# [Activity]
Every record here must be set down once more, precisely as it reads.

# [Material provided]
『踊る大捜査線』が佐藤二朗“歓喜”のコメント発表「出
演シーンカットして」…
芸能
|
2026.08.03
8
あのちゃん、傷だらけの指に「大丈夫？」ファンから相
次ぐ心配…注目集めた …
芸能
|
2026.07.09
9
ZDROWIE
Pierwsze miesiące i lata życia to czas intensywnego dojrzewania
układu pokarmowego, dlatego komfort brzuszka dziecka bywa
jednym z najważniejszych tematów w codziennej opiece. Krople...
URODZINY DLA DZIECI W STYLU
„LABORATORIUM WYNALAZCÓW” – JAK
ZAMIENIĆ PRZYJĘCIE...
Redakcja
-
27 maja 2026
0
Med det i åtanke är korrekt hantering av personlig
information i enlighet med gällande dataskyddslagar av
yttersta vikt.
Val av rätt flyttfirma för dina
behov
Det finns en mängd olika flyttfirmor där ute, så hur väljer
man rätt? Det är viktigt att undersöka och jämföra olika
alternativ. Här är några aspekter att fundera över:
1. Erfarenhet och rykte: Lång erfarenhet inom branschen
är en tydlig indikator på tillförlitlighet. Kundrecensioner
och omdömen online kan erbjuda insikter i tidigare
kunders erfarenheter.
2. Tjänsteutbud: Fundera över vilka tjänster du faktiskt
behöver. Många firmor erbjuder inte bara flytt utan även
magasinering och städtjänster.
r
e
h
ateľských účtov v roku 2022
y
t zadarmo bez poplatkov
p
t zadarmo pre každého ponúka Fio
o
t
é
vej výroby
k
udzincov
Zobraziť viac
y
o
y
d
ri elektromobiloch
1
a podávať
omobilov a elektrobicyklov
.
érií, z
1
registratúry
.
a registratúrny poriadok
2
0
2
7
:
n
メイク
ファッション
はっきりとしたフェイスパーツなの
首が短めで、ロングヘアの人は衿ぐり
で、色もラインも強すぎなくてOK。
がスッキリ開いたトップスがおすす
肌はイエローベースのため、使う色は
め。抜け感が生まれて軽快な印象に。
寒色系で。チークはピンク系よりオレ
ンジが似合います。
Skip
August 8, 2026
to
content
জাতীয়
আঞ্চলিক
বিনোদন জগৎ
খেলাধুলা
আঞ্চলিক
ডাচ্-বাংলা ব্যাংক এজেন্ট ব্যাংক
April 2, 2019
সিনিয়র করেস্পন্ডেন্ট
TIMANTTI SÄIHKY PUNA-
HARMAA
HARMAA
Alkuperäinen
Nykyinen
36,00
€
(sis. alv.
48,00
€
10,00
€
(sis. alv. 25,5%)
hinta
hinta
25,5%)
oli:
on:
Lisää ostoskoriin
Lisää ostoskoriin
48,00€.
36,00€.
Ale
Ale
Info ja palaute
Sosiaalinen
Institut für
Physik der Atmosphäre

# [Solved problem]
『踊る大捜査線』が佐藤二朗“歓喜”のコメント発表「出
演シーンカットして」…
芸能
|
2026.08.03
8
あのちゃん、傷だらけの指に「大丈夫？」ファンから相
次ぐ心配…注目集めた …
芸能
|
2026.07.09
9
ZDROWIE
Pierwsze miesiące i lata życia to czas intensywnego dojrzewania
układu pokarmowego, dlatego komfort brzuszka dziecka bywa
jednym z najważniejszych tematów w codziennej opiece. Krople...
URODZINY DLA DZIECI W STYLU
„LABORATORIUM WYNALAZCÓW” – JAK
ZAMIENIĆ PRZYJĘCIE...
Redakcja
-
27 maja 2026
0
Med det i åtanke är korrekt hantering av personlig
information i enlighet med gällande dataskyddslagar av
yttersta vikt.
Val av rätt flyttfirma för dina
behov
Det finns en mängd olika flyttfirmor där ute, så hur väljer
man rätt? Det är viktigt att undersöka och jämföra olika
alternativ. Här är några aspekter att fundera över:
1. Erfarenhet och rykte: Lång erfarenhet inom branschen
är en tydlig indikator på tillförlitlighet. Kundrecensioner
och omdömen online kan erbjuda insikter i tidigare
kunders erfarenheter.
2. Tjänsteutbud: Fundera över vilka tjänster du faktiskt
behöver. Många firmor erbjuder inte bara flytt utan även
magasinering och städtjänster.
r
e
h
ateľských účtov v roku 2022
y
t zadarmo bez poplatkov
p
t zadarmo pre každého ponúka Fio
o
t
é
vej výroby
k
udzincov
Zobraziť viac
y
o
y
d
ri elektromobiloch
1
a podávať
omobilov a elektrobicyklov
.
érií, z
1
registratúry
.
a registratúrny poriadok
2
0
2
7
:
n
メイク
ファッション
はっきりとしたフェイスパーツなの
首が短めで、ロングヘアの人は衿ぐり
で、色もラインも強すぎなくてOK。
がスッキリ開いたトップスがおすす
肌はイエローベースのため、使う色は
め。抜け感が生まれて軽快な印象に。
寒色系で。チークはピンク系よりオレ
ンジが似合います。
Skip
August 8, 2026
to
content
জাতীয়
আঞ্চলিক
বিনোদন জগৎ
খেলাধুলা
আঞ্চলিক
ডাচ্-বাংলা ব্যাংক এজেন্ট ব্যাংক
April 2, 2019
সিনিয়র করেস্পন্ডেন্ট
TIMANTTI SÄIHKY PUNA-
HARMAA
HARMAA
Alkuperäinen
Nykyinen
36,00
€
(sis. alv.
48,00
€
10,00
€
(sis. alv. 25,5%)
hinta
hinta
25,5%)
oli:
on:
Lisää ostoskoriin
Lisää ostoskoriin
48,00€.
36,00€.
Ale
Ale
Info ja palaute
Sosiaalinen
Institut für
Physik der Atmosphäre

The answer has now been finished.